### AIM OF THE TASK
An exact transcription of the records is required, minus any images.

### DATA TO EXAMINE
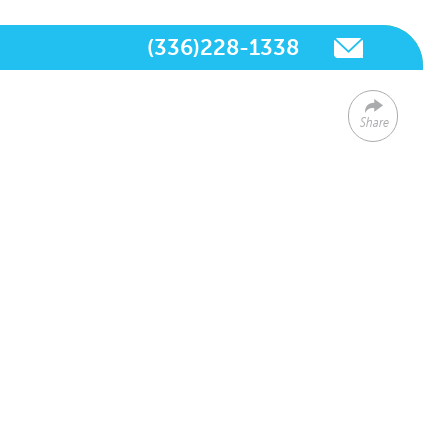
(336)228-1338
Share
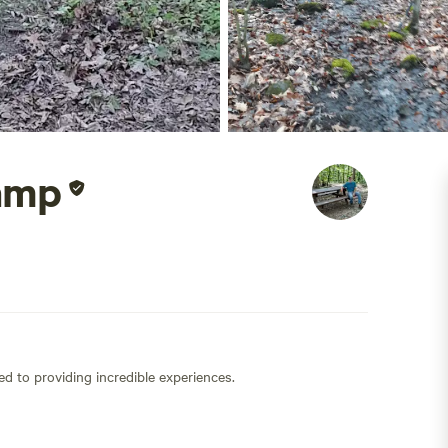
amp
ed to providing incredible experiences.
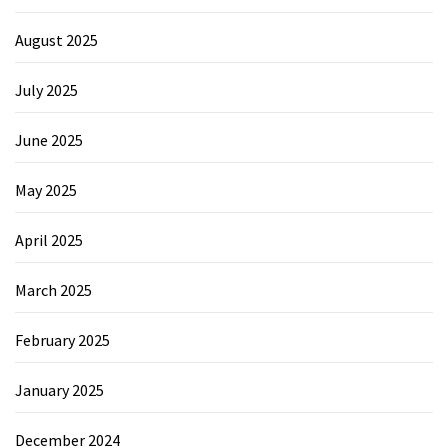
August 2025
July 2025
June 2025
May 2025
April 2025
March 2025
February 2025
January 2025
December 2024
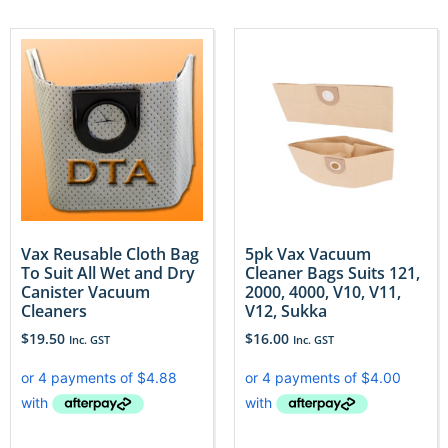
Vax Reusable Cloth Bag
5pk Vax Vacuum
To Suit All Wet and Dry
Cleaner Bags Suits 121,
Canister Vacuum
2000, 4000, V10, V11,
Cleaners
V12, Sukka
$
19.50
$
16.00
Inc. GST
Inc. GST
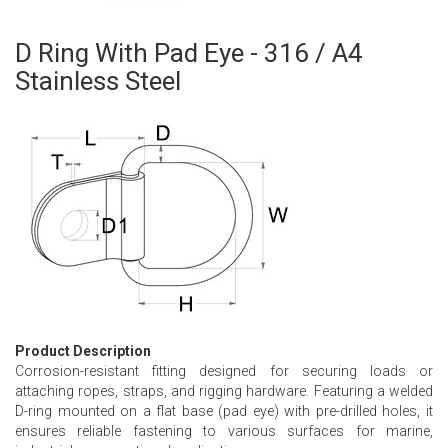
D Ring With Pad Eye - 316 / A4
Skip
to
Stainless Steel
the
beginning
of
the
images
gallery
Product Description
Corrosion-resistant fitting designed for securing loads or
attaching ropes, straps, and rigging hardware. Featuring a welded
D-ring mounted on a flat base (pad eye) with pre-drilled holes, it
ensures reliable fastening to various surfaces for marine,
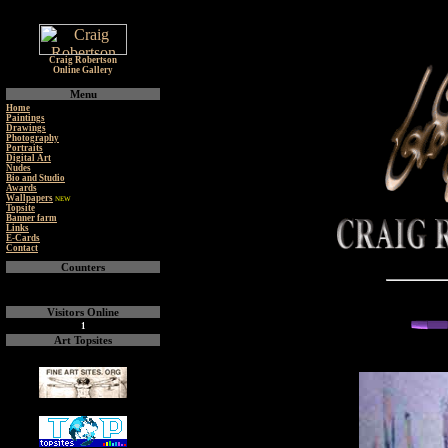
Craig Robertson
Online Gallery
Menu
Home
Paintings
Drawings
Photography
Portraits
Digital Art
Nudes
Bio and Studio
Awards
Wallpapers
NEW
Topsite
Banner farm
Links
E-Cards
Contact
Counters
Visitors Online
1
Art Topsites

### RESULT BELOW
(336)228-1338
Share
amp
ed to providing incredible experiences.
August 2025
July 2025
June 2025
May 2025
April 2025
March 2025
February 2025
January 2025
December 2024
Vax Reusable Cloth Bag
5pk Vax Vacuum
To Suit All Wet and Dry
Cleaner Bags Suits 121,
Canister Vacuum
2000, 4000, V10, V11,
Cleaners
V12, Sukka
$
19.50
$
16.00
Inc. GST
Inc. GST
D Ring With Pad Eye - 316 / A4
Skip
to
Stainless Steel
the
beginning
of
the
images
gallery
Product Description
Corrosion-resistant fitting designed for securing loads or
attaching ropes, straps, and rigging hardware. Featuring a welded
D-ring mounted on a flat base (pad eye) with pre-drilled holes, it
ensures reliable fastening to various surfaces for marine,
Craig Robertson
Online Gallery
Menu
Home
Paintings
Drawings
Photography
Portraits
Digital Art
Nudes
Bio and Studio
Awards
Wallpapers
NEW
Topsite
Banner farm
Links
E-Cards
Contact
Counters
Visitors Online
1
Art Topsites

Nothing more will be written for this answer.